Regulation of gene expression involves mechanisms that control the intensity and mode of gene activity under given conditions. In a complex multicellular organism, each stage in the development of the organism, as well as the type of tissue, is characterized by the presence of specific proteins in the cell. The diversity of cells of a multicellular organism is primarily a consequence of differences in the number and type of synthesized proteins - gene products. This means that the activity of genes in different cells and at different stages of development of the organism is different and strictly controlled. Every step in gene expression, from DNA molecules to the formation of a functional protein, is controlled by the mechanisms of gene expression regulation.
Epigenetic modifications are inheritable changes in gene expression that do not involve changes in the nucleotide sequence of DNA, but are based on changes in chromatin structure. One of the main mechanisms of epigenetic regulation in eukaryotes is DNA methylation, which represents the process leading to the addition of a methyl group onto the fifth carbon of a cytosine located in CpG motifs. Modifications at regulatory regions, particularly within gene promoters, correlate well with the transcriptional state of a gene: hyper-methylation represses transcription, while hypo-methylation can lead to increased transcription levels. About 80% of CpGs in the genome of mammals are methylated, and this epigenetic mark is generally associated to gene repression and heterochromatin condensation.
Many viruses have developed mechanisms that alter regulatory machinery of the host epigenome, resulting in regulated changes in host gene expression and the creation of favourable conditions for virus replication and spread.
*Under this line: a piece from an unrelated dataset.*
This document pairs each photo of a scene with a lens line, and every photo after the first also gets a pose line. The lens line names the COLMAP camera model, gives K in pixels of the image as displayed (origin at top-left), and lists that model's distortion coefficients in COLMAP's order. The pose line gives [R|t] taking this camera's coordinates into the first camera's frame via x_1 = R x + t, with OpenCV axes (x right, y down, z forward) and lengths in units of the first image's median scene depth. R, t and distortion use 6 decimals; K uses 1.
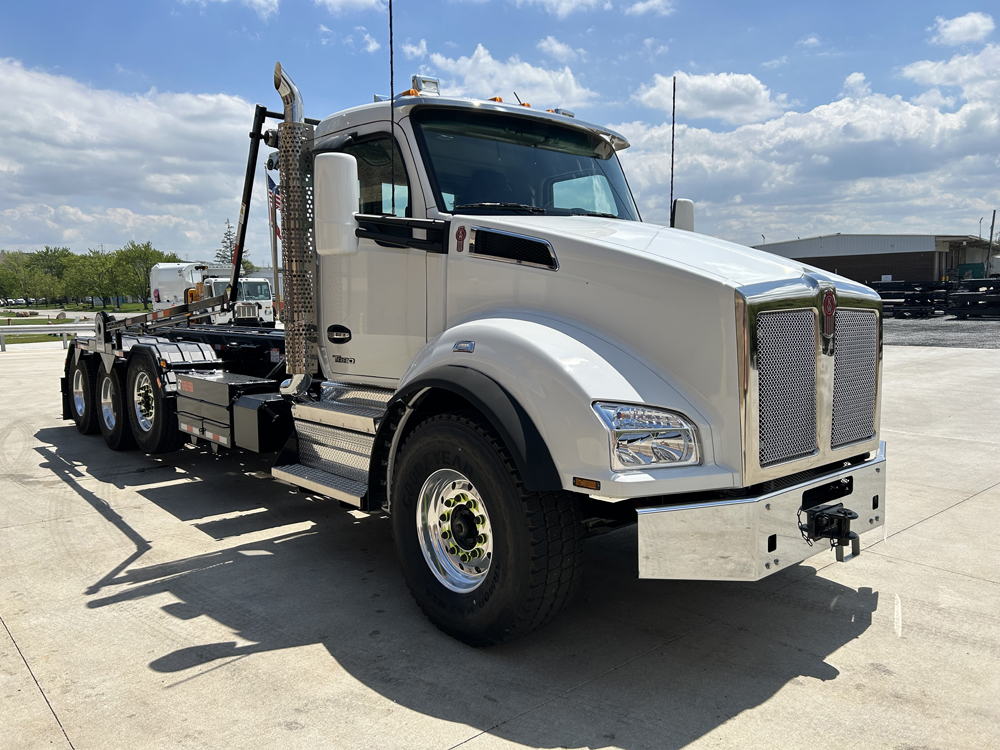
lens RADIAL K [[753.6, 0, 498.6], [0, 753.6, 367.7], [0, 0, 1]] dist [0.050653, -0.080754]
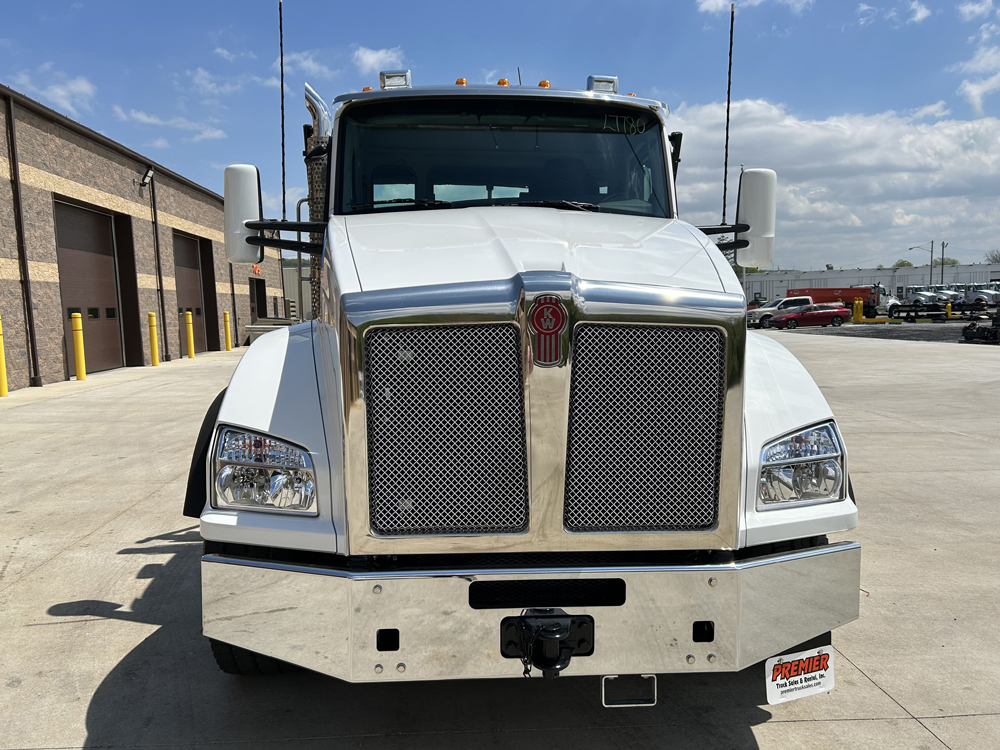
lens RADIAL K [[757.4, 0, 500.0], [0, 757.4, 375.0], [0, 0, 1]] dist [0.063404, -0.057336]
pose [[0.795860, 0.059624, -0.602538, 0.723337], [-0.057635, 0.998081, 0.022638, -0.040336], [0.602732, 0.016710, 0.797769, 0.384655]]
Coronaviruses target epigenetic molecular networks during virus-host interactions, providing further risk factors for virus shedding and inadequate host response. To investigate methylation status of genes of interest, and its potential COVID-19-related alterations, the extent of methylation will be determined in promoter regions using bisulfite conversion and subsequent high-resolution melting (HRM) analysis will be performed in DNA isolated from nasal swabs for ACE2, TMPRSS2, FUR, and CTSL genes, and DNA blood samples for TLR3, TLR7, RIG-1, CD14, IFNλ3, IFNλ4, OAS1, IFITM3, TNF, IL6, IL10, CCL2, CCL5, CCR5, FCGR2A, and MAP1LC3B genes. Global genome methylation status will be assessed using high performance liquid chromatography with ultraviolet detection (HPLC-UV) in DNA isolated from blood samples.